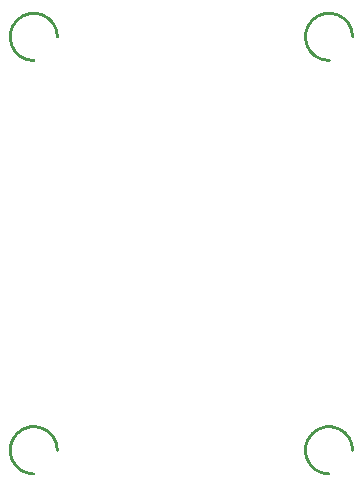
<source format=gbr>
G04*
G04 #@! TF.GenerationSoftware,Altium Limited,Altium Designer,22.4.2 (48)*
G04*
G04 Layer_Color=16711935*
%FSLAX44Y44*%
%MOMM*%
G71*
G04*
G04 #@! TF.SameCoordinates,805B4EF3-34EF-46CF-B3EC-FB7C4EB053B5*
G04*
G04*
G04 #@! TF.FilePolarity,Positive*
G04*
G01*
G75*
%ADD10C,0.2540*%
D10*
X45000Y25000D02*
G03*
X25000Y5000I-20000J0D01*
G01*
X295000Y375000D02*
G03*
X275000Y355000I-20000J0D01*
G01*
X45000Y375000D02*
G03*
X25000Y355000I-20000J0D01*
G01*
X295000Y25000D02*
G03*
X275000Y5000I-20000J0D01*
G01*
M02*

</source>
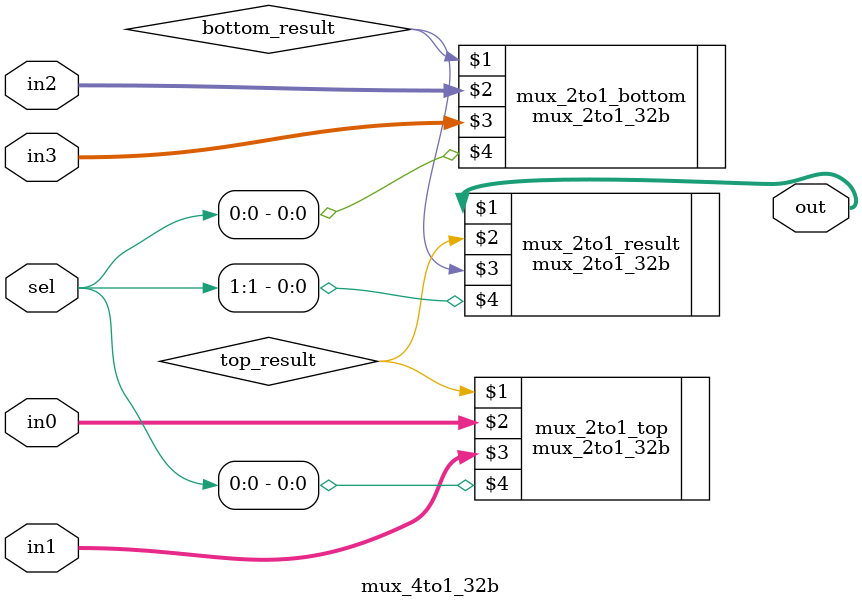
<source format=v>
module mux_4to1_32b(out, in0, in1, in2, in3, sel);
	
	input [31:0] in0, in1, in2, in3;
	input [1:0] sel;
	output [31:0]out;
	
	wire top_result, bottom_result;
	
	mux_2to1_32b mux_2to1_top(top_result, in0, in1, sel[0]);
	mux_2to1_32b mux_2to1_bottom(bottom_result, in2, in3, sel[0]);
	
	mux_2to1_32b mux_2to1_result(out, top_result, bottom_result, sel[1]);
	
endmodule
</source>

*-*-*

TO DO | Across the listing above, find all lines where the word "input" is present and copy them.

OUTPUT FOR THIS TASK |
	input [31:0] in0, in1, in2, in3;
	input [1:0] sel;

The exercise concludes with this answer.